Could you copy the text lines of the material below exactly, character for character, and leave the pictures out of your answer?

─── Material for this exercise

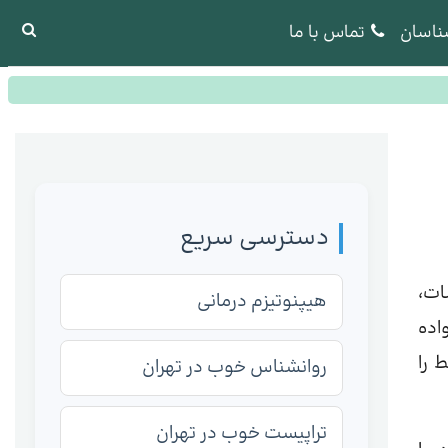
ناسان
تماس با ما
دسترسی سریع
ات،
هیپنوتیزم درمانی
اده
 را
روانشناس خوب در تهران
تراپیست خوب در تهران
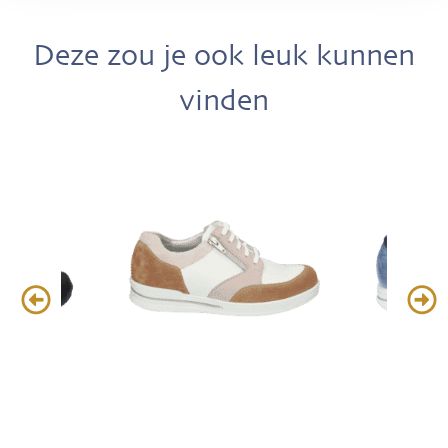
Deze zou je ook leuk kunnen
vinden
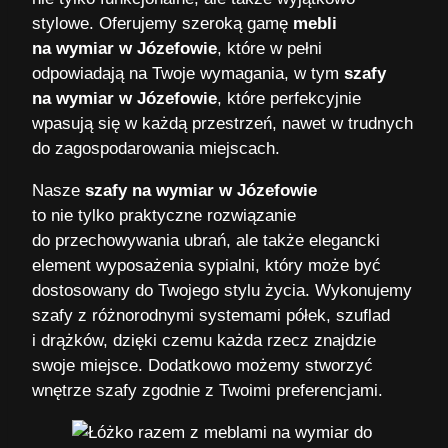
stylowe. Oferujemy szeroką gamę
mebli
na wymiar w Józefowie
, które w pełni
odpowiadają na Twoje wymagania, w tym
szafy
na wymiar w Józefowie
, które perfekcyjnie
wpasują się w każdą przestrzeń, nawet w trudnych
do zagospodarowania miejscach.
Nasze
szafy na wymiar w Józefowie
to nie tylko praktyczne rozwiązanie
do przechowywania ubrań, ale także elegancki
element wyposażenia sypialni, który może być
dostosowany do Twojego stylu życia. Wykonujemy
szafy z różnorodnymi systemami półek, szuflad
i drążków, dzięki czemu każda rzecz znajdzie
swoje miejsce. Dodatkowo możemy stworzyć
wnętrze szafy zgodnie z Twoimi preferencjami.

──────

* **Response for this exercise**:
ناسان
تماس با ما
دسترسی سریع
ات،
هیپنوتیزم درمانی
اده
 را
روانشناس خوب در تهران
تراپیست خوب در تهران
Deze zou je ook leuk kunnen
vinden
stylowe. Oferujemy szeroką gamę
mebli
na wymiar w Józefowie
, które w pełni
odpowiadają na Twoje wymagania, w tym
szafy
na wymiar w Józefowie
, które perfekcyjnie
wpasują się w każdą przestrzeń, nawet w trudnych
do zagospodarowania miejscach.
Nasze
szafy na wymiar w Józefowie
to nie tylko praktyczne rozwiązanie
do przechowywania ubrań, ale także elegancki
element wyposażenia sypialni, który może być
dostosowany do Twojego stylu życia. Wykonujemy
szafy z różnorodnymi systemami półek, szuflad
i drążków, dzięki czemu każda rzecz znajdzie
swoje miejsce. Dodatkowo możemy stworzyć
wnętrze szafy zgodnie z Twoimi preferencjami.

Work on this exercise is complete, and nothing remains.